There is a lot being written about the emerging markets, the nearly developed markets and the markets in between. Much of it is written by writers who love to panic or spread despair.
Many of them have never been to Asia and yet feel compelled to write about China.
Having spent over a decade regularly visiting China, I can tell you that things may be a bit slow in China, but the sky is not falling down there. The recent moves of the Chinese yuan are greatly overanalyzed and extrapolated. Like most currencies in the world, the yuan is subject to volatility and can never be expected to be a one-way street. Since it is managed and controlled by the Chinese government, it becomes their role to occasionally shake out the overheated one-way bets in the currency and drive away the speculators.
The yuan has declined during the past few days after continually rising for the past several years and hitting record highs against most currencies. This move down is actually a very good thing and would be considered normal in a free market move.

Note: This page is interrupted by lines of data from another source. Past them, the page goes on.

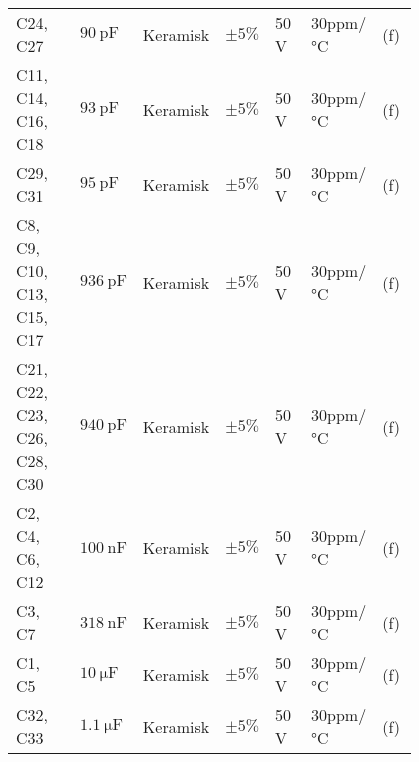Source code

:\begin{table}[h!]
\begin{threeparttable}
\begin{tabular}{p{0.2\linewidth}p{0.1\linewidth}p{0.15\linewidth}p{0.05\linewidth}p{0.1\linewidth}p{0.1\linewidth}p{0.1\linewidth}}
C24, C27 & $\SI{90}{\pico\farad}$ & Keramisk & $\pm 5\%$ & 50 \si{\volt} & 30ppm/\si{\celsius} & (f)\\
C11, C14, C16, C18 & $\SI{93}{\pico\farad}$ & Keramisk & $\pm 5\%$ & 50 \si{\volt} & 30ppm/\si{\celsius} & (f)\\
C29, C31 & $\SI{95}{\pico\farad}$ & Keramisk & $\pm 5\%$ & 50 \si{\volt} & 30ppm/\si{\celsius} & (f)\\
C8, C9, C10, C13, C15, C17 & $\SI{936}{\pico\farad}$ & Keramisk & $\pm 5\%$ & 50 \si{\volt} & 30ppm/\si{\celsius} & (f)\\
C21, C22, C23, C26, C28, C30 & $\SI{940}{\pico\farad}$ & Keramisk & $\pm 5\%$ & 50 \si{\volt} & 30ppm/\si{\celsius} & (f)\\
C2, C4, C6, C12 & $\SI{100}{\nano\farad}$ & Keramisk & $\pm 5\%$ & 50 \si{\volt} & 30ppm/\si{\celsius} & (f)\\
C3, C7  & $\SI{318}{\nano\farad}$ & Keramisk & $\pm 5\%$ & 50 \si{\volt} & 30ppm/\si{\celsius} & (f)\\
C1, C5 & $\SI{10}{\micro\farad}$ & Keramisk & $\pm 5\%$ & 50 \si{\volt} & 30ppm/\si{\celsius} & (f)\\
C32, C33 & $\SI{1.1}{\micro\farad}$ & Keramisk & $\pm 5\%$ & 50 \si{\volt} & 30ppm/\si{\celsius} & (f)\\


\end{tabular}
\end{threeparttable}
\end{table}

Due to the fact that the moves within the yuan are opaque and not known to the world gives writers the opportunity to speculate the reasons or create their own fantasies about the cause of the drop of the currency. For the past 10 years, I have been reading stories periodically about the imminent collapse of China and how the sham cannot continue. The hordes of China bears are blaming this downward move in the yuan on the fragility of the Chinese economy. I would not subscribe to this theory.
In the past 10 to 15 years, China has not suffered any significant collapse. Granted its GDP growth has moderated, but that is because the government intended to do that to avoid an overheated property and stock market. Having learned the lesson from the 2008 crisis in the United States, the Chinese are wary of any such spikes in assets that can lead to a dramatic collapse overall.
If we believe that this downward move in the yuan was actually engineered by the People's Bank of China, we would see a new strategy emerging from the central bank and maybe a signal of a major policy shift move about to be announced. The Premier of China has already announced that there will be reforms introduced to make the yuan more market friendly. If we now believe that the People's Bank of China will expand the trading band of the yuan to +/- 2 percent from the current 1 percent, we will see a new phase start in the yuan as it gets ready to take another step in the direction of becoming freely traded. The freely traded currency might be three years away, but it will be upon us before you know it.
I first bought the Chinese yuan in 2007 and have enjoyed a fair bit of gain in the past five years. Nothing earth shattering, but a steady 15 to 20 percent gain during that time. It might be time for me to add more to this asset class and further diversify my investments.
I suggest you take a look at buying the yuan in your portfolio as well.